Pour les deux auteurs, il ne fait nul doute que la situation de crise que nous connaissons aujourd’hui ne sera pas résolue tant que nous demeurerons dans la gouvernance actuelle dominée par l’intergouvernementalité. « Cette intergouvernementalité consiste en un jeu stratégique des Etats pour défendre leurs intérêts nationaux. Pour l’essentiel ces intérêts sont contradictoires. De ce fait, les compromis sont évanescents » explique Michel Aglietta.

Une nouvelle forme de gouvernance-qualifiée de « transnationalisation démocratique »-s’impose par conséquent.

Trois conditions sont essentielles à remplir pour y parvenir. En premier lieu il faut créer un ordre constitutionnel fédéral. Les décisions politiques ne seront pas ainsi perçues comme arbitraires et seront enchâssées dans ce système juridique validé par le peuple. Le Parlement européen aura un caractère souverain. La Commission européenne, comme tout organe exécutif, rendra des comptes à ce Parlement.

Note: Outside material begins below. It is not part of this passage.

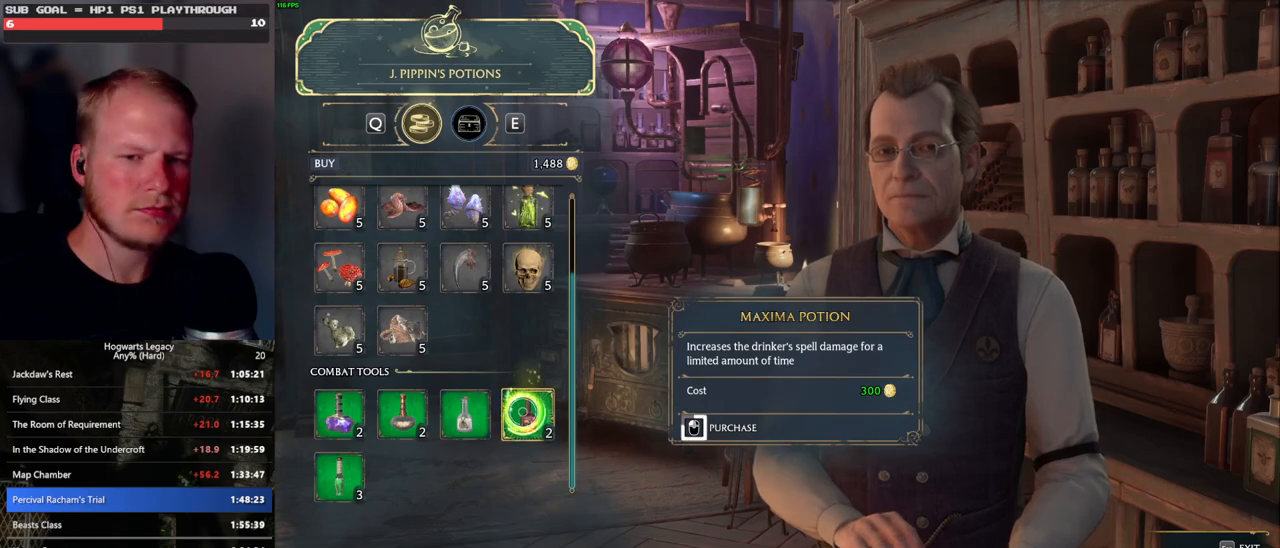
{"keys": [], "mouse": ["left"], "events": []}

Deuxième condition à respecter : la mise en place d’une union bancaire et d’une union budgétaire. «Les deux unions sont indissolubles. Il n’est pas possible d’avoir un système d’assurance des dépôts commun sans avoir un budget fédéral. C’est d’ailleurs la raison pour laquelle il n’est guère fait mention de ce système dans le débat actuel sur l’union bancaire » note Michel Aglietta.

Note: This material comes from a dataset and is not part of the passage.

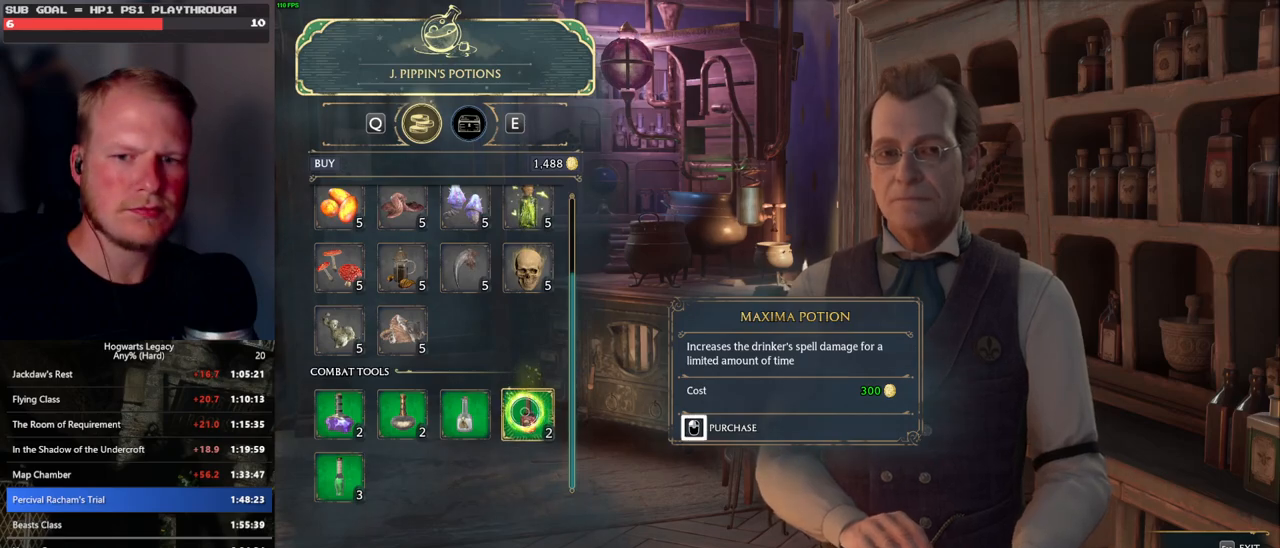
{"keys": [], "mouse": ["left"], "events": [[300, "mouse_left", "up"], [467, "mouse_left", "down"]]}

Enfin le troisième élément requis est une solidarité civique. « Si les citoyens européens ne se considèrent pas comme citoyens européens, si un processus de débat n’est pas déployé pour organiser la société européenne, alors nous n’avancerons pas vers la fondation d’une conscience européenne » s’inquiète l’économiste.

Une feuille de route

A court terme, l’idée est de mettre en œuvre certaines décisions phares qui ont été prises et d’arrêter l’austérité généralisée qui ne permettra pas le rétablissement durable de la croissance. «Les trois dernières années de resserrement budgétaire ont conduit à une diminution de 17% du revenu par tête en Grèce, de 7,5% du revenu par tête en Espagne. Nous ne pouvons pas continuer dans la même logique » assure M Aglietta.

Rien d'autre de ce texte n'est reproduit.